A seguito della sentenza della Corte Ue era stato chiesto alle regioni del bacino padano di irrigidire le misure anti-smog e anticiparle, come il blocco dei motori diesel Euro 5 che era previsto in origine per il 2025; il Piemonte si era adeguato. Il governo ha però annunciato l’intenzione di fermare il blocco fino al 2025 quando anche le altre regioni del bacino padano (Lombardia, Veneto, Emilia Romagna) dovranno adeguarsi.

Doppiamente vittime

Il tema è sempre lo stesso: il contrasto fra le misure prese a tutela della salute dei cittadini e l’impatto economico su quella parte dei cittadini (in questo caso i proprietari dei diesel Euro 5) costretti a cambiare auto o a utilizzare altri mezzi di trasporto.

Con una considerazione quasi sempre trascurata: i diesel Euro 5 sono proprio quelli oggetto del dieselgate, la truffa perpetrata da quasi tutti i costruttori sulle emissioni nocive, truffa per la quale – almeno in Italia – non sono stati per ora concretamente penalizzati.

È vero che i provvedimenti presi finora da alcuni comuni e regioni nel nord Italia sono fra i più severi d’Europa: in Germania, per esempio, gli Euro 5 diesel sono stati finora bloccati solo su base locale in aree limitate di singole città.

È però altrettanto vero che la Pianura Padana è fra le regioni più inquinate del continente, ed è noto che i veicoli a motore diesel in aree urbane contribuiscono in percentuali significative (oltre il 50per cento) alla concentrazione di sostanze nocive come gli ossidi di azoto (NOx).

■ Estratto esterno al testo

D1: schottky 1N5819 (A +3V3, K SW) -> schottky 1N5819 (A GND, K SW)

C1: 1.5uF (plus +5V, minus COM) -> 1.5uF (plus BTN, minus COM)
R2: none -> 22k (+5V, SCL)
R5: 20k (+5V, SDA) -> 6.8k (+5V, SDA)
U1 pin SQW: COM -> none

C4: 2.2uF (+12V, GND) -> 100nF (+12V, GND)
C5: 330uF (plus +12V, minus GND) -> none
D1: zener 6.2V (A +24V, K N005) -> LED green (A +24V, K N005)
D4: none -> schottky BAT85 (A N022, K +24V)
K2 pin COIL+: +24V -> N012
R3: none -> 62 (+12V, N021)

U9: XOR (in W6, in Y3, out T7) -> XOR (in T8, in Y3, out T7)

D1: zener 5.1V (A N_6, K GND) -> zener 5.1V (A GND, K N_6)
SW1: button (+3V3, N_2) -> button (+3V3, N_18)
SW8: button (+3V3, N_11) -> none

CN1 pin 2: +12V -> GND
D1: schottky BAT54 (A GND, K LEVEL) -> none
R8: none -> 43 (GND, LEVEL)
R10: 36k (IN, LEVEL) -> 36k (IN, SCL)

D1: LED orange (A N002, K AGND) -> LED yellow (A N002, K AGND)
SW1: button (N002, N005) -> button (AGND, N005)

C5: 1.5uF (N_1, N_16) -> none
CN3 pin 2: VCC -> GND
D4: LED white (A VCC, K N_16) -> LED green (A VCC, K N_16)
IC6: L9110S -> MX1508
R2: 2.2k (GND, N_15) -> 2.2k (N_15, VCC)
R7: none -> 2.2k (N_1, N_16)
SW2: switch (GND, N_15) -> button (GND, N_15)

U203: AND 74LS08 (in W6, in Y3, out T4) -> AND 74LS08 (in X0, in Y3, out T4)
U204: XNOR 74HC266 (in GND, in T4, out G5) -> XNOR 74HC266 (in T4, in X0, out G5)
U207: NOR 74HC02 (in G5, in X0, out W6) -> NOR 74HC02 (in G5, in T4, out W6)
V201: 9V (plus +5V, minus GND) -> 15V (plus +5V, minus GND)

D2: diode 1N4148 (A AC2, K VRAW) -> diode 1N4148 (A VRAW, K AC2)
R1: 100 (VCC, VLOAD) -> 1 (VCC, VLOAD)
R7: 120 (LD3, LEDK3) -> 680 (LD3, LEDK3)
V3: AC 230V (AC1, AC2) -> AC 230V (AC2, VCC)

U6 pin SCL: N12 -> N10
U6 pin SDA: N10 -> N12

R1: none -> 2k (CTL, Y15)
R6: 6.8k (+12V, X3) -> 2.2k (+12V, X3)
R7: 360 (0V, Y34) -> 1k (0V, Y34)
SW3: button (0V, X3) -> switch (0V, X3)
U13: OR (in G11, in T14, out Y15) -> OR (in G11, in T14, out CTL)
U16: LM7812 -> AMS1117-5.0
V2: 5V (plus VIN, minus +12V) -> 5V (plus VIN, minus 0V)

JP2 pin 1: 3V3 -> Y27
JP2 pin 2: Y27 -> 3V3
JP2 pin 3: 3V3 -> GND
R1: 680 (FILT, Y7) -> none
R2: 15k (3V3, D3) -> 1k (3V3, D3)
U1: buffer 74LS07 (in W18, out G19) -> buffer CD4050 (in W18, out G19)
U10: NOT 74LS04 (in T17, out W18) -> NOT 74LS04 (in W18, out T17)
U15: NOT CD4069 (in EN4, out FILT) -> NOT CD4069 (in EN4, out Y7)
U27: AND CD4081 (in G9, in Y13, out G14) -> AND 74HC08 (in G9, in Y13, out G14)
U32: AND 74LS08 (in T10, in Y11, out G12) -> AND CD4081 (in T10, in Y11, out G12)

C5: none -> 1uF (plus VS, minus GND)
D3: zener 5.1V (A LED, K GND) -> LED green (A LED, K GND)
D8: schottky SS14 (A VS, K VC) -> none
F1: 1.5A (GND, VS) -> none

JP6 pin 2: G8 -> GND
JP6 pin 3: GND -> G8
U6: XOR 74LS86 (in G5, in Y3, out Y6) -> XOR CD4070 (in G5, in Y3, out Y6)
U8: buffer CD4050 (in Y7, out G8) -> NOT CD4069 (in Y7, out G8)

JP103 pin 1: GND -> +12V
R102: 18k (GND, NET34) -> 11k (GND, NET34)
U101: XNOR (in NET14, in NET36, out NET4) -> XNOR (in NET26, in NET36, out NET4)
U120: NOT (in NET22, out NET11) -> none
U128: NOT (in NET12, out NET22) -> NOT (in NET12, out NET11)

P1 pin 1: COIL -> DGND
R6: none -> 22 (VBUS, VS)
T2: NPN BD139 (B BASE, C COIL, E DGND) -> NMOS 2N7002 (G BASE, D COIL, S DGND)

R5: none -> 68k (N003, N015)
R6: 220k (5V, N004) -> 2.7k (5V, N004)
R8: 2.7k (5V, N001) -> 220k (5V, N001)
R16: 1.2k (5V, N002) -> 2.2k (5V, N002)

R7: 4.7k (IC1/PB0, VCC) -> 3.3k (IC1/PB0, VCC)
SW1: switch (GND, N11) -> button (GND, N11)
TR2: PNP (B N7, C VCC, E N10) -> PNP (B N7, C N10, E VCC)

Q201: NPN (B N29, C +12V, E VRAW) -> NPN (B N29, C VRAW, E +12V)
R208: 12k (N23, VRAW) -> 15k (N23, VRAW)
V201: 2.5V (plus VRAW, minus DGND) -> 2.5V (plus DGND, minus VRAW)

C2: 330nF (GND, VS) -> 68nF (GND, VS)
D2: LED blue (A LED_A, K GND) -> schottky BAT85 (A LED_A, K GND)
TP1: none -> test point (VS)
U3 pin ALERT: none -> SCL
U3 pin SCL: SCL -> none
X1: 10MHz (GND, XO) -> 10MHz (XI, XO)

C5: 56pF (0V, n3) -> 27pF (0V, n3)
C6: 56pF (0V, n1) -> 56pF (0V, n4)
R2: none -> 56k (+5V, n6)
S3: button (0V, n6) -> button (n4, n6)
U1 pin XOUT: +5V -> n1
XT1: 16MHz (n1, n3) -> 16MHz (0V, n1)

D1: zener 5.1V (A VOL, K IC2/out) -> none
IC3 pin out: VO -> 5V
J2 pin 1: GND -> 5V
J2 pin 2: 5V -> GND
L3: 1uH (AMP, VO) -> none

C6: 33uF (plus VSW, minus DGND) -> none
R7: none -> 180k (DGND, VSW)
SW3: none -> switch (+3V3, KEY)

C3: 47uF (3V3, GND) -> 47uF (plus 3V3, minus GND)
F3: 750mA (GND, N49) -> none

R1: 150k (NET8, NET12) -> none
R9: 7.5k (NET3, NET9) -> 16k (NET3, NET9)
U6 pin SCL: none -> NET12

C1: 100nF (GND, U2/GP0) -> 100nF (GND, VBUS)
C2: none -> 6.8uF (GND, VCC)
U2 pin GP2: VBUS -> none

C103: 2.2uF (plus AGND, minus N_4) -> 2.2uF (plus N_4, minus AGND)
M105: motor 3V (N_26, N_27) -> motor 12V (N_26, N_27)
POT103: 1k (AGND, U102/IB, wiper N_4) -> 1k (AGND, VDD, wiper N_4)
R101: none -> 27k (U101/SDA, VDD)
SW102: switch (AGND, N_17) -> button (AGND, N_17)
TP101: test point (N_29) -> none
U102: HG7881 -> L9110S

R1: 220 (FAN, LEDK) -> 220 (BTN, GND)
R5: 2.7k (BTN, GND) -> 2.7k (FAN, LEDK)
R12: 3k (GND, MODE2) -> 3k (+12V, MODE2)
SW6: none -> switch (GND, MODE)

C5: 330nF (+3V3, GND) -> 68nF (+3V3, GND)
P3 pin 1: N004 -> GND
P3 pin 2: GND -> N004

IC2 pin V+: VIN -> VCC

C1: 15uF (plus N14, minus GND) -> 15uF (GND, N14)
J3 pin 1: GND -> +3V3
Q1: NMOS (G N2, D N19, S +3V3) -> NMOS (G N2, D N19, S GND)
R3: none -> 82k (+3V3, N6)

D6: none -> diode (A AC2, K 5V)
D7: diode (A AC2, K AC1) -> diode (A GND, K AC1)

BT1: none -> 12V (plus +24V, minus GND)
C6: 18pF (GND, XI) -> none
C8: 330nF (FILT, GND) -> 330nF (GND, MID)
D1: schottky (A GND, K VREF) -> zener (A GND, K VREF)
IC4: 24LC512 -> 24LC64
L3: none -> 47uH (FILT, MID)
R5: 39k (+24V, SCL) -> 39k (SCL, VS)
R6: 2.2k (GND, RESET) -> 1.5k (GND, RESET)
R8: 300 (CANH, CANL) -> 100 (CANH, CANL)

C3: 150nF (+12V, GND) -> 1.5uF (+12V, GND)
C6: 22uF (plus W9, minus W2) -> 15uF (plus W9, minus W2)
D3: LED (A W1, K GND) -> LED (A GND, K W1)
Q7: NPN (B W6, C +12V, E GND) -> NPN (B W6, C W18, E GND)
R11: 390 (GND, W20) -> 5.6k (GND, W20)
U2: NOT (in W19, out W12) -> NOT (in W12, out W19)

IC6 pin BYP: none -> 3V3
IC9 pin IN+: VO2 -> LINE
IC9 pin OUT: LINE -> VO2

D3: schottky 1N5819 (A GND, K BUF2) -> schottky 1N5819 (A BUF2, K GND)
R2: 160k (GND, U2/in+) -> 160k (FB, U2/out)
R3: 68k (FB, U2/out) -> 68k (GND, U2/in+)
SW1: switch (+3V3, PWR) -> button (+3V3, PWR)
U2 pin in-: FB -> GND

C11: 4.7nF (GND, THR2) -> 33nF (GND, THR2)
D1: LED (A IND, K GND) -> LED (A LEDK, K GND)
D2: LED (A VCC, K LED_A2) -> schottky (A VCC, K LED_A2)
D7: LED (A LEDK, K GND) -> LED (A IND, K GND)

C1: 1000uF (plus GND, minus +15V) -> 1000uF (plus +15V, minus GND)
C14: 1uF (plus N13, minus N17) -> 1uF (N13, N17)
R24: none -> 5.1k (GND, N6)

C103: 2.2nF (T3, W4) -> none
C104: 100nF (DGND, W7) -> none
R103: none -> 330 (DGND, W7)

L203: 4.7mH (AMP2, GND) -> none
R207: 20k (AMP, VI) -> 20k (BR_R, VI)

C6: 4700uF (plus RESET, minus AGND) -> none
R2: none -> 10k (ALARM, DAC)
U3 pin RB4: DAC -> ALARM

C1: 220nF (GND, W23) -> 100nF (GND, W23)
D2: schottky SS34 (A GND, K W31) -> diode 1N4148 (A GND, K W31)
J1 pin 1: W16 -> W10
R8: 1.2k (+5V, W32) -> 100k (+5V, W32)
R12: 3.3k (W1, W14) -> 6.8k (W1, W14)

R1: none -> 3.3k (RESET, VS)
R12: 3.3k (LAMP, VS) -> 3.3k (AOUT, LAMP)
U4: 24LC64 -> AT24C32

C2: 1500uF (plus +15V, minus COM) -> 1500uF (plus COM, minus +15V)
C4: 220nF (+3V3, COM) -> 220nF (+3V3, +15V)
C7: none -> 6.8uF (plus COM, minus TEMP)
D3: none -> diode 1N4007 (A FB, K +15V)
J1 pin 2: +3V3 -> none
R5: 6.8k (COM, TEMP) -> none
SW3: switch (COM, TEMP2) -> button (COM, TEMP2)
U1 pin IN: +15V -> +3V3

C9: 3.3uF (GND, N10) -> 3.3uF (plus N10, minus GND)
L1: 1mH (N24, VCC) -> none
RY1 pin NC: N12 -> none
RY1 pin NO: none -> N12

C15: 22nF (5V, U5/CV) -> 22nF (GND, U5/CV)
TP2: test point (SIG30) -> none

Gli Euro 5 in circolazione sono vetture che hanno da 8 a 12 anni di età; il passaggio definitivo al più severo standard Euro 6 risale al 1 settembre 2015, pochi giorni prima che scoppiasse lo scandalo dieselgate.

Come i test post-dieselgate hanno dimostrato, i diesel Euro 5 di quasi tutti i costruttori superavano i test di legge ma in condizioni d’uso normali emettevano fino a 10 volte i limiti di legge alle emissioni di ossidi di azoto, grazie a dispositivi che riuscivano a identificare i test sulle emissioni, “staccando” i controlli al di fuori di essi; oppure li attenuavano a temperature basse come quelle invernali. Le emissioni in eccesso sono particolarmente dannose in ambiente urbano e d’inverno.

I risarcimenti

Molti costruttori hanno pagato per la truffa miliardi di dollari di multe e risarcimenti negli Usa (dalle decine di miliardi di Volkswagen al miliardo circa di Stellantis, per i diesel venduti da Fca). Anche in Germania vari costruttori (tra cui Vw e Mercedes) sono stati multati e in alcuni casi sono stati costretti a risarcire i clienti a seguito di cause collettive (class action). Stellantis è indagata in Francia insieme a Renault e Volkswagen per possibile frode ai consumatori, e inchieste giudiziarie sono ancora aperte in vari paesi europei, compresa l’Italia.

Da noi i vari governi hanno sempre “coperto” le responsabilità di Fiat (ora Stellantis). Il rapporto sui test effettuati in Italia dopo il dieselgate fu di fatto insabbiato; ministro dei Trasporti era allora Graziano Delrio (Pd).

Un grimaldello per la destra

La quota di mercato dei diesel toccò in Italia livelli record, fino al 57 per cento delle vendite, appena dopo il dieselgate, e si è poi ridotta poco sotto al 20 per cento (19,1 per cento) nei primi sei mesi del 2023 ma resta superiore al 18 per cento della Germania, 13 per cento della Spagna, 10,5 per cento della Francia e meno del 4 per cento nel Regno Unito.

Con questi numeri, qualsiasi limitazione all’utilizzo è destinata in Italia a provocare reazioni più accese che altrove, e la destra è pronta a utilizzare questi temi nella campagna per le elezioni europee dell’anno prossimo.